*Instructions to follow:*
Repeat only the lines below from the one containing "You may NOT" through the one containing "However, you may", inclusive, exactly as written.

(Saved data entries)
BEGIN

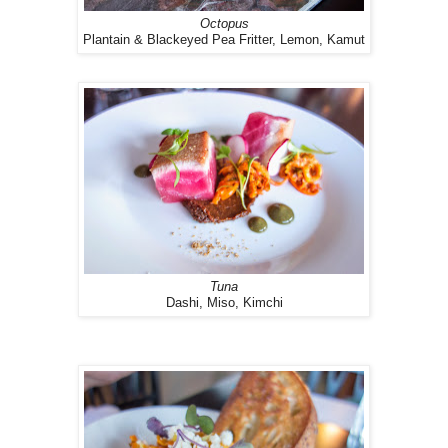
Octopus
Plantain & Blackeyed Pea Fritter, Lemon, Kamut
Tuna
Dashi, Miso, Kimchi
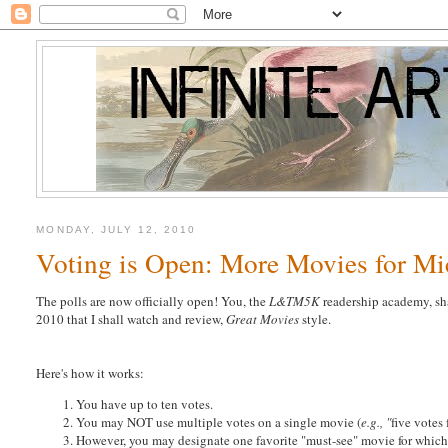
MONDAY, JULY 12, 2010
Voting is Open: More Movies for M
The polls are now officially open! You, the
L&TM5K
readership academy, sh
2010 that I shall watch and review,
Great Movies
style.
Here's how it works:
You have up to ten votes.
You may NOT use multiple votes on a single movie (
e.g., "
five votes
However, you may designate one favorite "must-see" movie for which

END
BEGIN

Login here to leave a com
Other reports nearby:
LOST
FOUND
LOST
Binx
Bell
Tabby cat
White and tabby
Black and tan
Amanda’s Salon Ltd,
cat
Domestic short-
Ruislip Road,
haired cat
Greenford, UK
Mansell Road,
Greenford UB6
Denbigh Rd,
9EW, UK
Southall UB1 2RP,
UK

END

*Answer for this exercise:*
You may NOT use multiple votes on a single movie (
e.g., "
five votes
However, you may designate one favorite "must-see" movie for which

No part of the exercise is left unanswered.